The present form of the Moleben originated in Slavic culture, but its use is now widespread both in Europe and in the Orthodox and Byzantine Catholic churches that follow the Slavic tradition. Whereas the Paraklesis includes as its principal focus the canon to the subject being honored, the Moleben omits the odes of the canon and includes only the simple refrains that occur between the odes.

Molebens are traditionally served by a priest, but may also be done as a reader's service (i.e., the format used when served by a layperson or deacon; omitting or replacing those portions normally chanted by the priest). It is the custom to celebrate a moleben service only in honor of a glorified saint, and when possible the service is done in front of an icon of the person or feast to whom the Moleben is celebrated. Sometimes an Akathist will be chanted during the celebration of a Moleben.

The general outline of a Moleben is based on the service of Matins, as served on a feast day, complete with a Gospel reading.

Molebens may be occasional (served as needed for illness or travel), commemorative (set for specific days like the New Year or school start), or devotional (honoring a particular saint).

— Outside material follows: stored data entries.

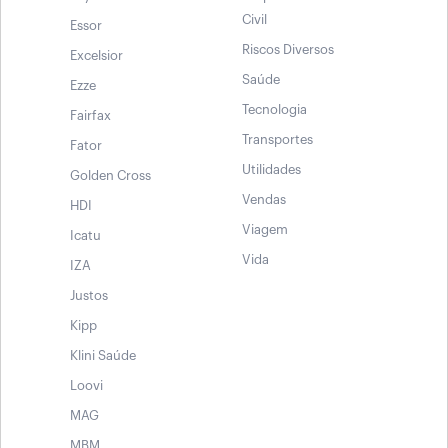
Civil
Essor
Riscos Diversos
Excelsior
Saúde
Ezze
Tecnologia
Fairfax
Transportes
Fator
Utilidades
Golden Cross
Vendas
HDI
Viagem
Icatu
Vida
IZA
Justos
Kipp
Klini Saúde
Loovi
MAG
MBM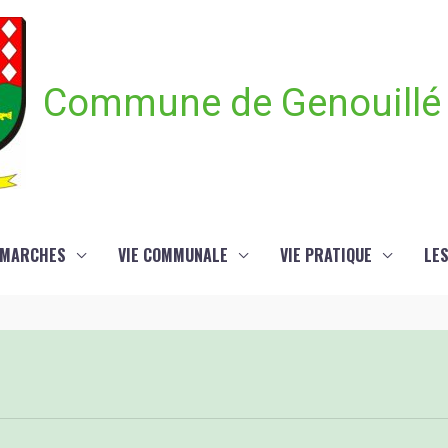
Commune de Genouillé
ÉMARCHES
VIE COMMUNALE
VIE PRATIQUE
LE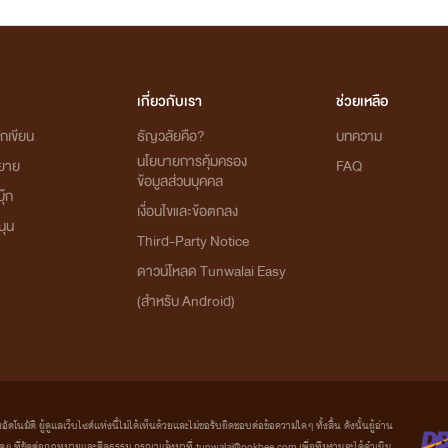
เกี่ยวกับเรา
ช่วยเหลือ
กเขียน
ธัญวลัยคือ?
บทความ
นโยบายการคุ้มครอง
ิยาย
FAQ
ข้อมูลส่วนบุคคล
ุ๊ก
เงื่อนไขและข้อตกลง
นุน
Third-Party Notice
ดาวน์โหลด Tunwalai Easy
(สำหรับ Android)
มัติ ผู้ดูแลเว็บไซต์แห่งนี้ไม่ได้เห็นด้วยและไม่ขอรับผิดชอบต่อข้อความใดๆ ทั้งสิ้น ดังนั้นผู้อ่าน
ที่ขัดต่อกฎหมายและศีลธรรม กรุณาแจ้งมาที่ tunwalai@ookbee.com เพื่อทีมงานจะได้ดำเนิน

Molebens are very important in the Russian Orthodox tradition, and an entire volume of the Great Euchologion is devoted to them. Most molebens are served in the church, but they may also be served in homes, fields, schools or other appropriate places.

Molebens may also be served in processions. The procession may be going to a particular place, such as during a pilgrimage, or it may circle around the outside of the church building (this is very common on the feast day of the Patron Saint of the church or monastery, and during Bright Week). When a processional Moleben circles around the church, very often the procession will pause on each of the four sides of the building, and the bishop or priest will sprinkle holy water on the church, the icons and people that are taking part in the procession.

==Indulgence==
The office of the Paraclisis and the hymn Akathistos are recognized within the Eastern Rite Catholic Church.

The Enchiridion Indulgentiarum of 2004 confirmed the plenary indulgence on condition that it is recited piously in a church or oratory (even alone), in a family, religious community, an association of Christ's faithful or, more generally, in a meeting of a plurality of people who come together honestly for this purpose. In other circumstances, partial indulgence is permitted.